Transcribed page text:
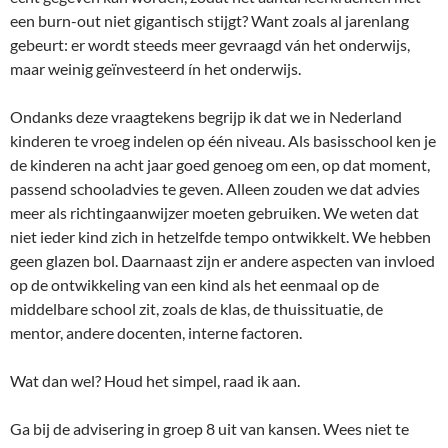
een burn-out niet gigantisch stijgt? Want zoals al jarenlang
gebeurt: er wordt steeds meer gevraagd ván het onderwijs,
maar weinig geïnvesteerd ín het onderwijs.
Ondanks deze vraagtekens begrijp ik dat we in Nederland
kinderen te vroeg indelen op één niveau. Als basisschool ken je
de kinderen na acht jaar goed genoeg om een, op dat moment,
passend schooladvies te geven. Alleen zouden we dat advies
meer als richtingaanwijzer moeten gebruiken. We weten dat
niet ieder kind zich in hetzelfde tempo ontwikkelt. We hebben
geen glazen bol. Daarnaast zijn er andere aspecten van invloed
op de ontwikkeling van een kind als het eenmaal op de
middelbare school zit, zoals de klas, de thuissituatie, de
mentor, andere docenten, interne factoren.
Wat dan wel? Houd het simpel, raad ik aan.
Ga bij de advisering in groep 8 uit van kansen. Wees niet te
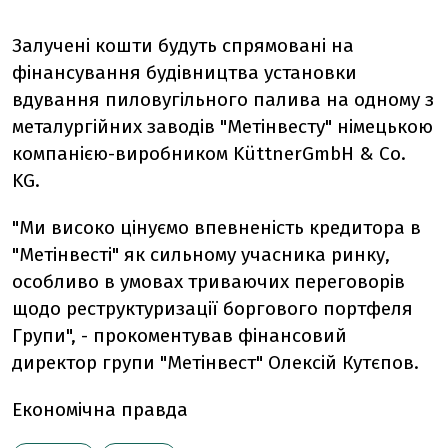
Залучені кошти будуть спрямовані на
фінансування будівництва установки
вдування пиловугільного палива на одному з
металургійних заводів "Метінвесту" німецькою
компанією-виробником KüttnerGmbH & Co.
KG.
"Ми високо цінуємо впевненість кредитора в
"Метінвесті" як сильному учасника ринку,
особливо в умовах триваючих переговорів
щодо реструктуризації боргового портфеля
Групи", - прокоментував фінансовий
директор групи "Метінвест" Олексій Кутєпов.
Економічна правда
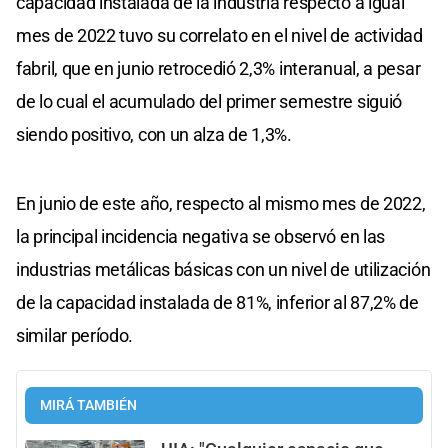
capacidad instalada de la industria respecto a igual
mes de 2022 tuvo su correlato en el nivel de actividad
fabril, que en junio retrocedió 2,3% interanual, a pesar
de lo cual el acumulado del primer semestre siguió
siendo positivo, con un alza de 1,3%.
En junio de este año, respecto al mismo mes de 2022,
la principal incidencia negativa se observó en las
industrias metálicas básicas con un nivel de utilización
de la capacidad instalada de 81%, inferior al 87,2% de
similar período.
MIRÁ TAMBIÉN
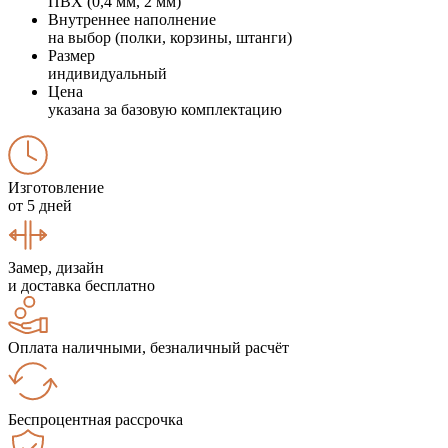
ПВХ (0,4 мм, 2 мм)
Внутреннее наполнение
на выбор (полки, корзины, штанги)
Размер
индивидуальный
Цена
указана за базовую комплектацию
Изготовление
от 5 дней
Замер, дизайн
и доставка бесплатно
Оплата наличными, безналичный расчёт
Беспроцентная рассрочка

• **WORK INSTRUCTIONS**: Extract the text from all four rows verbatim, leaving the pictures out of your answer.

• **SOLVED PROBLEM**:
een burn-out niet gigantisch stijgt? Want zoals al jarenlang
gebeurt: er wordt steeds meer gevraagd ván het onderwijs,
maar weinig geïnvesteerd ín het onderwijs.
Ondanks deze vraagtekens begrijp ik dat we in Nederland
kinderen te vroeg indelen op één niveau. Als basisschool ken je
de kinderen na acht jaar goed genoeg om een, op dat moment,
passend schooladvies te geven. Alleen zouden we dat advies
meer als richtingaanwijzer moeten gebruiken. We weten dat
niet ieder kind zich in hetzelfde tempo ontwikkelt. We hebben
geen glazen bol. Daarnaast zijn er andere aspecten van invloed
op de ontwikkeling van een kind als het eenmaal op de
middelbare school zit, zoals de klas, de thuissituatie, de
mentor, andere docenten, interne factoren.
Wat dan wel? Houd het simpel, raad ik aan.
Ga bij de advisering in groep 8 uit van kansen. Wees niet te
Залучені кошти будуть спрямовані на
фінансування будівництва установки
вдування пиловугільного палива на одному з
металургійних заводів "Метінвесту" німецькою
компанією-виробником KüttnerGmbH & Co.
KG.
"Ми високо цінуємо впевненість кредитора в
"Метінвесті" як сильному учасника ринку,
особливо в умовах триваючих переговорів
щодо реструктуризації боргового портфеля
Групи", - прокоментував фінансовий
директор групи "Метінвест" Олексій Кутєпов.
Економічна правда
capacidad instalada de la industria respecto a igual
mes de 2022 tuvo su correlato en el nivel de actividad
fabril, que en junio retrocedió 2,3% interanual, a pesar
de lo cual el acumulado del primer semestre siguió
siendo positivo, con un alza de 1,3%.
En junio de este año, respecto al mismo mes de 2022,
la principal incidencia negativa se observó en las
industrias metálicas básicas con un nivel de utilización
de la capacidad instalada de 81%, inferior al 87,2% de
similar período.
MIRÁ TAMBIÉN
ПВХ (0,4 мм, 2 мм)
Внутреннее наполнение
на выбор (полки, корзины, штанги)
Размер
индивидуальный
Цена
указана за базовую комплектацию
Изготовление
от 5 дней
Замер, дизайн
и доставка бесплатно
Оплата наличными, безналичный расчёт
Беспроцентная рассрочка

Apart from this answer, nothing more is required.